At St. Mary's Medical Center in Huntington, W.Va., those nearing retirement age can reduce their hours without sacrificing retirement benefits. Employees enjoy flexible hours. San Diego-based Scripps Health not only boasts phased retirement, education programs, job-sharing and flexible schedules, it offers a training course to all employees called "Crossing the Generation Chasm" -- making chronological diversity part of its work ethic.
These health care institutions are among the 35 employers nationwide that were recently ranked by AARP as the best places to work if you are over 50. With the aging of the population, the winning companies forecast what the workplace of tomorrow should look like -- a utopian vision of flexible hours, job sharing, educational opportunities, career advancement and secure benefits.
By 2010, there will be more than 80 million Americans between the ages of 50 and 80. Most are going to be in the workforce. Surveys of men and women in the baby boom generation show that the vast majority intend to work in their so-called retirement years; more than half expect to work part-time.
Chronological diversity is destined to be the next wave of social change in the workplace. More than 50 percent of the workforce is already over age 40.
But this movement has a long way to go. The reality is that many men and women bump up against a Silver Ceiling in the workplace.
A survey of workers 45 and older by AARP found that two-thirds were concerned that age discrimination was a major barrier to advancement. Since 2000, the number of age discrimination cases brought to the federal government has increased after a decline in the late 1990s.
Last week the Senate Special Committee on Aging held a hearing on barriers against the older worker.
"Despite irrefutable evidence of both workforce aging and the untapped talents and reliability of older workers, ageism may be causing many managers to march their companies or organizations straight off a demographic cliff," San Francisco gerontologist Ken Dychtwald told the committee in prepared testimony.
Citing a recent survey, Dychtwald pointed out that two-thirds of U.S. employers don't actively recruit older workers; more than half don't try to retain them. And 60 percent of CEOs didn't take into account the aging of the workforce in their long-term business plans.
"In our youth-oriented society, most human resource practices are often explicitly or implicitly biased against older workers, and these biases can seep into the culture in a manner that makes [these workers] feel unwelcome," continued Dychtwald, president and CEO of Age Wave Inc., a consulting firm.
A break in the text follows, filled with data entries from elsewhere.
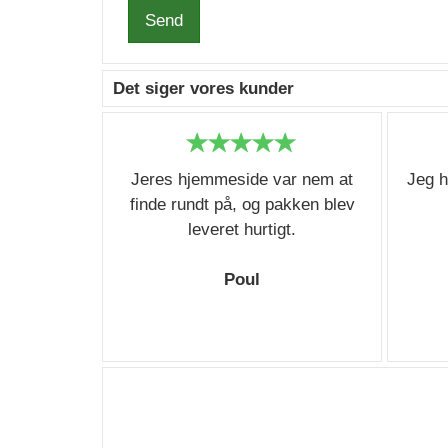
Send
Det siger vores kunder
Jeres hjemmeside var nem at
Jeg h
finde rundt på, og pakken blev
leveret hurtigt.
Poul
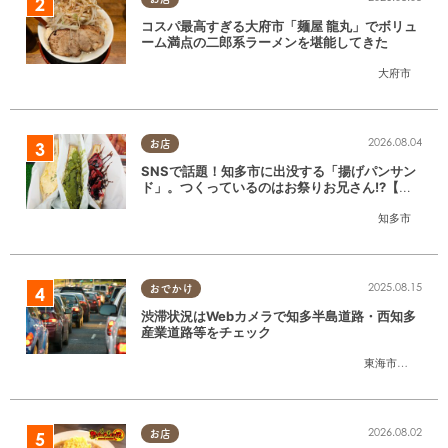
コスパ最高すぎる大府市「麺屋 龍丸」でボリュ
ーム満点の二郎系ラーメンを堪能してきた
大府市
2026.08.04
お店
SNSで話題！知多市に出没する「揚げパンサン
ド」。つくっているのはお祭りお兄さん!?【ち
たまる調査隊#55】
知多市
2025.08.15
おでかけ
渋滞状況はWebカメラで知多半島道路・西知多
産業道路等をチェック
東海市
,
大府市
,
知
2026.08.02
お店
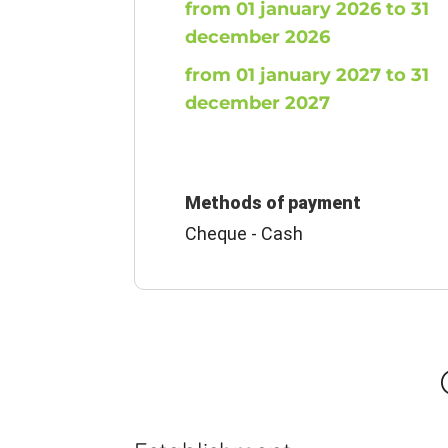
from 01 january 2026 to 31
december 2026
from 01 january 2027 to 31
december 2027
Methods of payment
Cheque - Cash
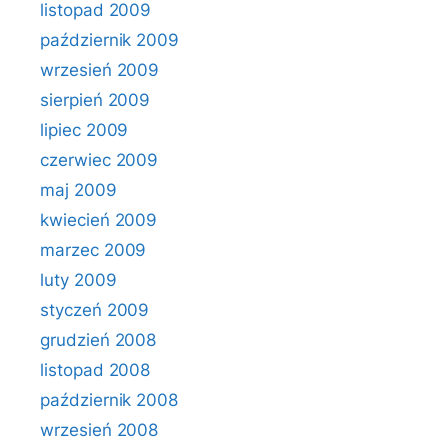
listopad 2009
październik 2009
wrzesień 2009
sierpień 2009
lipiec 2009
czerwiec 2009
maj 2009
kwiecień 2009
marzec 2009
luty 2009
styczeń 2009
grudzień 2008
listopad 2008
październik 2008
wrzesień 2008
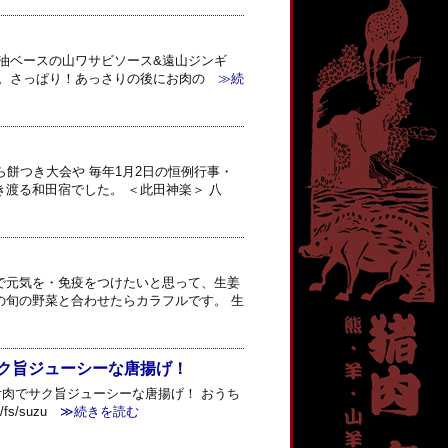
醤油ベースの山ワサビソース&遠山ジンギ
に。さっぱり！あっさりの後にお肉の
≫続
ら餅つき大会や 毎年1月2日の恒例行事・
渡る和田宿でした。 ＜此田神楽＞ 八
で元気を・免疫をつけたいと思って、生姜
の旬の野菜と合わせたらカラフルです。 生
ク旨ジューシーな唐揚げ！
肉でサク旨ジューシーな唐揚げ！ おうち
s/suzu
≫続きを読む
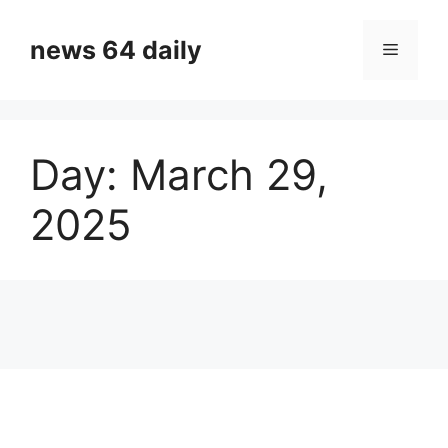
Skip
to
news 64 daily
Menu
content
Day:
March 29,
2025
Victoria Humphrey, head of human resources at Volkswagen of America, put it this way.
"In the mid-'90s, there was a common practice of actively recruiting young professionals with MBA degrees to infuse the organization with what was commonly referred to as 'new blood.' As many companies tried to turn their organizations around, they became dismissive toward older, more experienced workers. This attitude is, in fact, a form of ageism . . . and ageism can be just as powerful as any other 'ism.' "
Volkswagen, which is also honored by AARP as one of the best employers for workers over 50, is the exception, she pointed out. The company hired her when she was 53.
Why do some companies value the older worker?
The bottom line is the economic imperative for chronological diversity. Health care agencies dominate AARP's list of winners because they face a drain of workers, especially nurses. Hospitals are scrambling to keep the nurses they have and rehire those who have been out of the workforce. So they find ways to attract the older worker.
Utilities, aerospace companies, universities and the federal government face a similar squeeze. The average age of engineers, mechanics and other workers in the defense industry is 51.
By 2030, according to researchers at the Employment Policy Foundation, there will be a labor shortage of up to 35 million workers.
How will companies fill the gap?
By hiring older workers with needed skills.
But do we have to wait that long to break through the Silver Ceiling?